[Material for the task]:
┏━━

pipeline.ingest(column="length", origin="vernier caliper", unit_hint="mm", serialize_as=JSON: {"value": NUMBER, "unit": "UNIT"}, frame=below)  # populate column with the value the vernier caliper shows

┗━━
┏━━

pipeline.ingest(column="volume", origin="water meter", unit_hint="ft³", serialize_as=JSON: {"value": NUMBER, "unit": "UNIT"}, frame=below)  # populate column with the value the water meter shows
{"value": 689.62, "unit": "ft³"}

┗━━
┏━━

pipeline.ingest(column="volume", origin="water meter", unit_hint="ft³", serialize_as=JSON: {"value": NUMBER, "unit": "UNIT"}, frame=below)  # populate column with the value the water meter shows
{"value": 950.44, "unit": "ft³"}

┗━━

[Your assignment]: List each line of the material above that contains the word "vernier".

[Output of the exercise]:
pipeline.ingest(column="length", origin="vernier caliper", unit_hint="mm", serialize_as=JSON: {"value": NUMBER, "unit": "UNIT"}, frame=below)  # populate column with the value the vernier caliper shows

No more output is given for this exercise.